Les ingrédients sont d'abord placés dans un récipient en céramique hermétiquement fermé, puis immergés dans une grande marmite d'eau bouillante, selon un procédé similaire au sous‑vide ou au bain‑marie couvert.
Cette technique empêche l'évaporation et préserve les saveurs délicates d'ingrédients précieux.
Au Japon, le Nouvel An ne serait pas complet sans le o‑zōni, une soupe préparée avec des gâteaux de riz mochi et du dashi, un bouillon fondamental de la cuisine japonaise, obtenu en faisant doucement mijoter du kombu séché et des copeaux de bonite.
Les variantes régionales du o‑zōni sont extrêmement diverses : certains bouillons sont assaisonnés de sauce soja, de miso rouge ou de miso blanc, tandis que dans certaines régions, le mochi est grillé avant d'être ajouté au bouillon.
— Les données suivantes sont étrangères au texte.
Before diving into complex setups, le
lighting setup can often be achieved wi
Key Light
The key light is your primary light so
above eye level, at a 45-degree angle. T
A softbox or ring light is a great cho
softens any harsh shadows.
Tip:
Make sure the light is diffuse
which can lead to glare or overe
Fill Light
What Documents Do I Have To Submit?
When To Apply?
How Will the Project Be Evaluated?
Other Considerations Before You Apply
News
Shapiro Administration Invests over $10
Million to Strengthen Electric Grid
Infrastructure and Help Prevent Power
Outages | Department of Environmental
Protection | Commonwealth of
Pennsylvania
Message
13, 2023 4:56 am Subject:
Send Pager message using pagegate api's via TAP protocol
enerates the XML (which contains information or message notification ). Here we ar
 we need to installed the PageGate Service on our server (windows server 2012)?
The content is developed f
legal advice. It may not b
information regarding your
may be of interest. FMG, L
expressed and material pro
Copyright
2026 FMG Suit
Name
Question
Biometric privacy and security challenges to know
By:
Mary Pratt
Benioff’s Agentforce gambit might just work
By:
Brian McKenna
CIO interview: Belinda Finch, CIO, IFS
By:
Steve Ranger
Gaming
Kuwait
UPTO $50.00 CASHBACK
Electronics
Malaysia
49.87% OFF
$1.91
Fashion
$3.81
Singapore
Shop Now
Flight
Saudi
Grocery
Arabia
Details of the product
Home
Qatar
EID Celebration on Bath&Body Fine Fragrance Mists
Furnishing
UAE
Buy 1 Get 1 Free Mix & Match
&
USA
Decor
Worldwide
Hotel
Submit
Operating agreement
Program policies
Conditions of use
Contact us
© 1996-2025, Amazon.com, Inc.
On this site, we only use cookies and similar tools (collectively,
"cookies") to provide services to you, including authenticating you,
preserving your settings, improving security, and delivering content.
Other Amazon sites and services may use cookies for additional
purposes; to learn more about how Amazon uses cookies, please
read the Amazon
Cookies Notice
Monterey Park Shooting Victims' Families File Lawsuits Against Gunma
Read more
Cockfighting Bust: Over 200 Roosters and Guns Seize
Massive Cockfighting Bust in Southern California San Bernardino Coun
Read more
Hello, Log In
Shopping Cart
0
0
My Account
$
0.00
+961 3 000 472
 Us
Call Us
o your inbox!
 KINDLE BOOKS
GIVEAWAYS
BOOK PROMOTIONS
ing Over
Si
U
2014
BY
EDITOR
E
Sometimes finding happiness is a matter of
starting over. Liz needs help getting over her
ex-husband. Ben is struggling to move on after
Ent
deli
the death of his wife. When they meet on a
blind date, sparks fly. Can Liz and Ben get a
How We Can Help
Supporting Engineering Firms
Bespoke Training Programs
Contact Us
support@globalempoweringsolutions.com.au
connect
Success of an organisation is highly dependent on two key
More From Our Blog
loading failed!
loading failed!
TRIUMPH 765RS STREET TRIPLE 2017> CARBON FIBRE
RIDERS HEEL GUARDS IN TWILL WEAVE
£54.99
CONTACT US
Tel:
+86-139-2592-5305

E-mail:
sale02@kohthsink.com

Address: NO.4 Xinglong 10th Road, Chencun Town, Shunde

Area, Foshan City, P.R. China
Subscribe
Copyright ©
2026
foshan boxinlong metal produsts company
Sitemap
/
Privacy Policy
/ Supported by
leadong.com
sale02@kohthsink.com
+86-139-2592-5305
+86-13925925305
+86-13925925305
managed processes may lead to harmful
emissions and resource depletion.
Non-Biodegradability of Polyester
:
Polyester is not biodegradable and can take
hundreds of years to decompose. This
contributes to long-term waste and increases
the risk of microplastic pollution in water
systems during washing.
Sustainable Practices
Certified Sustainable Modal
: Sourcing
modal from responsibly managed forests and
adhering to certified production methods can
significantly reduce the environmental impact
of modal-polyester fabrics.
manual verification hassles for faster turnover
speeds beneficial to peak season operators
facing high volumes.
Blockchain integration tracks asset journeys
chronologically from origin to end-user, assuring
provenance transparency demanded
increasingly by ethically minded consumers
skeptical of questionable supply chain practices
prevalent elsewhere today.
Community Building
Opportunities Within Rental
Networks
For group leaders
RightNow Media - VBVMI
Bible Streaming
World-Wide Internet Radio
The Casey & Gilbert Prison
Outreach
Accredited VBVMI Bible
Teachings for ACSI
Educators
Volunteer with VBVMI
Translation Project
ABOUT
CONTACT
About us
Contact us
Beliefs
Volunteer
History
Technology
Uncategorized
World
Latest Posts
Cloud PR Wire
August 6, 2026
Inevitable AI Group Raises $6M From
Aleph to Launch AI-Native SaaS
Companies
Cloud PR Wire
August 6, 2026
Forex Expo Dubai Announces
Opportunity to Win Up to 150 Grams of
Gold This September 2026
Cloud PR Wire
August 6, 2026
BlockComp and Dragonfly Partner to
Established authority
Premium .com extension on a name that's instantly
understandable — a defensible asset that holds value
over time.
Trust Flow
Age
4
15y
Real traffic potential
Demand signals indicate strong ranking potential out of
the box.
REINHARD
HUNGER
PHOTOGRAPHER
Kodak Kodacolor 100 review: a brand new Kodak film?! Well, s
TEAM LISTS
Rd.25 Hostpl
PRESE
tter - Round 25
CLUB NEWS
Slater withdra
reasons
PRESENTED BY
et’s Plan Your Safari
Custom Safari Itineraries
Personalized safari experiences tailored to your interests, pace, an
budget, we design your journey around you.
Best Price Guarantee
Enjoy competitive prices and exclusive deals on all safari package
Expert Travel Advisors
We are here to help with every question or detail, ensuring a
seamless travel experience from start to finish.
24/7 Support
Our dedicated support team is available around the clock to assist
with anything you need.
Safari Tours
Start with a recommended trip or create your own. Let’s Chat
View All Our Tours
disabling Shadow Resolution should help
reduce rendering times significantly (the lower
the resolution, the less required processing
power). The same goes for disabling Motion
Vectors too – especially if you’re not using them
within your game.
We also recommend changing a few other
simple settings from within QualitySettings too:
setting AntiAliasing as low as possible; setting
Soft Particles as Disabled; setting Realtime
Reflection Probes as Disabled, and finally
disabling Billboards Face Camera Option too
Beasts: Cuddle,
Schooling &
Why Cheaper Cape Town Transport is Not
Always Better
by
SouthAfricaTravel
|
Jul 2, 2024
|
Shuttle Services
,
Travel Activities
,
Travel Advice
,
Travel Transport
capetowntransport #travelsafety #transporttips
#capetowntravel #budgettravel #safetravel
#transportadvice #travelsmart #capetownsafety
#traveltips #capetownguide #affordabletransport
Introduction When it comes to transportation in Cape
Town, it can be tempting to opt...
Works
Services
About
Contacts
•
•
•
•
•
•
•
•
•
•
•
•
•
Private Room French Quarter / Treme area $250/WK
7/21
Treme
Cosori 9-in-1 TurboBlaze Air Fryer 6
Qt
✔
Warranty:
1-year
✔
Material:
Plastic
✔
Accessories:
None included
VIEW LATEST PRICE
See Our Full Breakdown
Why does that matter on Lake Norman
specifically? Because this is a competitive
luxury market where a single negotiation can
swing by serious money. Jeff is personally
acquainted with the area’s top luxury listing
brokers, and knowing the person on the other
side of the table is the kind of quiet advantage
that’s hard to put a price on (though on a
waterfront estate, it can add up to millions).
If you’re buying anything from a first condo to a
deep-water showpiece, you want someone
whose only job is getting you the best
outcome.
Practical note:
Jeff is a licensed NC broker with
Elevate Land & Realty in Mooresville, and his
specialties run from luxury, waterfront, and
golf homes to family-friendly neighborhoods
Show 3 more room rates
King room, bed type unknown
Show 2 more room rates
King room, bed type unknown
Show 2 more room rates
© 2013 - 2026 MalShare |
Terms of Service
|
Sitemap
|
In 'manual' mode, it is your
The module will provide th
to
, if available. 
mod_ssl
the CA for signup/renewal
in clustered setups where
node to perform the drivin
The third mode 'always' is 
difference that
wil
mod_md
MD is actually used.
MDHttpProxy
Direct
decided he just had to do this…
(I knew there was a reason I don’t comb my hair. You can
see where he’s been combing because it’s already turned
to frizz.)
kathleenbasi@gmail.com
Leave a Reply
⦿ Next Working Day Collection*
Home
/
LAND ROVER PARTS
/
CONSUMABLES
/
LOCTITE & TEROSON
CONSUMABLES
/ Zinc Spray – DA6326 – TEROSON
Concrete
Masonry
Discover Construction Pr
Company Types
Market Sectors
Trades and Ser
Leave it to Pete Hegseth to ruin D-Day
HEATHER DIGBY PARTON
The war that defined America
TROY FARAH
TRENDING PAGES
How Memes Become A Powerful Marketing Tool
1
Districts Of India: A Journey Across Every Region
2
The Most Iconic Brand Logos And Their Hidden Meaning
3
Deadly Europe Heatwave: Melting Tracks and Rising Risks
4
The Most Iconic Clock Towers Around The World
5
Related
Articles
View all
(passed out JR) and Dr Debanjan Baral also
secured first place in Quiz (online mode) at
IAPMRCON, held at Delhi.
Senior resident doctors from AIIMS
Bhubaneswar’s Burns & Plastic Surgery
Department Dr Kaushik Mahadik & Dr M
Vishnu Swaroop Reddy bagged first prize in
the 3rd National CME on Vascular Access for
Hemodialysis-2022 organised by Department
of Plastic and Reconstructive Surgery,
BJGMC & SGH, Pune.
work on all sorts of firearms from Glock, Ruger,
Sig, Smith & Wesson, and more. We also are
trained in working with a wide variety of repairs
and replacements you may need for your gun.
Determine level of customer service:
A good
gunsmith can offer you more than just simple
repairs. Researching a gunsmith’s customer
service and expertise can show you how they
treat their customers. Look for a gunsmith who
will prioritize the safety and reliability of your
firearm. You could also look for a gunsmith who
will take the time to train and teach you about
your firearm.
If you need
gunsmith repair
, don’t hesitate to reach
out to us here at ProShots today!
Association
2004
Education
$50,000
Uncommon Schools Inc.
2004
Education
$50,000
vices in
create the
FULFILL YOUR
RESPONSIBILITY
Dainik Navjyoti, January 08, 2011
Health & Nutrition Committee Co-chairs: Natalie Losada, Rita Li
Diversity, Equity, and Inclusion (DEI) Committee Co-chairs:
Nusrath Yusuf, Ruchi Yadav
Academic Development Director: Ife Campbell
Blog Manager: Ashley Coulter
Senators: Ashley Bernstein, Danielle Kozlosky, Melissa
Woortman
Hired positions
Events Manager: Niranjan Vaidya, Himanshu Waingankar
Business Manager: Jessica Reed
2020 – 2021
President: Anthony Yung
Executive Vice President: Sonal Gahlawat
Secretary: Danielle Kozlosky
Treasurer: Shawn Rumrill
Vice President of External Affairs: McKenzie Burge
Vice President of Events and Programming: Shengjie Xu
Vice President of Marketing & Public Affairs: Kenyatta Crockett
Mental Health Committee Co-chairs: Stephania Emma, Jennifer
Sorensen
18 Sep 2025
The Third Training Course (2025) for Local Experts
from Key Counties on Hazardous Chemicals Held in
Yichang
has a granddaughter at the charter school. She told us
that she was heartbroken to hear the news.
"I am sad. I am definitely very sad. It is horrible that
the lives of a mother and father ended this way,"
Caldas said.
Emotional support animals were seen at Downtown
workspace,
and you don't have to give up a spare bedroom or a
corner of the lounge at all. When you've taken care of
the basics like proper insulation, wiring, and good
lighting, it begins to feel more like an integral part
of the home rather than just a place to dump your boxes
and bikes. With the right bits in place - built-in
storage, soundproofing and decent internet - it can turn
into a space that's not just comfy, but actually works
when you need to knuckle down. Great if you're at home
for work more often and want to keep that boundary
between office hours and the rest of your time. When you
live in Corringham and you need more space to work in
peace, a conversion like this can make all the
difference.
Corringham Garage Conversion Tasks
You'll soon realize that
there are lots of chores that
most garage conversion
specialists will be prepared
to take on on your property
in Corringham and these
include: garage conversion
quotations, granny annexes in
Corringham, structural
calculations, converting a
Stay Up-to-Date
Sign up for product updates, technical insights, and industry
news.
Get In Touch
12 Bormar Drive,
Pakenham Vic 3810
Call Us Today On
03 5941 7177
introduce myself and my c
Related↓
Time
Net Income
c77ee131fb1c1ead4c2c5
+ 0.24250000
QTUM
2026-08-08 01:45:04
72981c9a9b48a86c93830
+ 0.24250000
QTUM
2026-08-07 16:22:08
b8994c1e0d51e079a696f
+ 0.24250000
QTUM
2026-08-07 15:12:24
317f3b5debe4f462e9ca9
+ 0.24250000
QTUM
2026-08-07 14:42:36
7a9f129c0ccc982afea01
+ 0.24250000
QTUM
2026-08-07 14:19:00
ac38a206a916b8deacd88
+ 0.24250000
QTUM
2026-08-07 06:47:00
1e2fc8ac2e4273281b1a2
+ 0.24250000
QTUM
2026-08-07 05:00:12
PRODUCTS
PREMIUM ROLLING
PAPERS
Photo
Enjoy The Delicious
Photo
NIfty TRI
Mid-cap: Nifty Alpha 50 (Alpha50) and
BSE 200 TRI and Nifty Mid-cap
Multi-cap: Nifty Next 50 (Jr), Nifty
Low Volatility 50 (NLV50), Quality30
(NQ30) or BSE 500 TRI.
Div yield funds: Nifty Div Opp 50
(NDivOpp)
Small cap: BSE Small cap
Il existe une infinité de soupes à base de bouillon à travers le monde, chacune façonnée par le climat, la culture et l'histoire.
Mais qu'elle soit mijotée pour survivre, pour le bien‑être ou pour célébrer, une chose mettrait sans doute d'accord la plupart des cuisiniers - même amateurs : partout, dans les cuisines, il y a toujours quelqu'un pour veiller sur la marmite.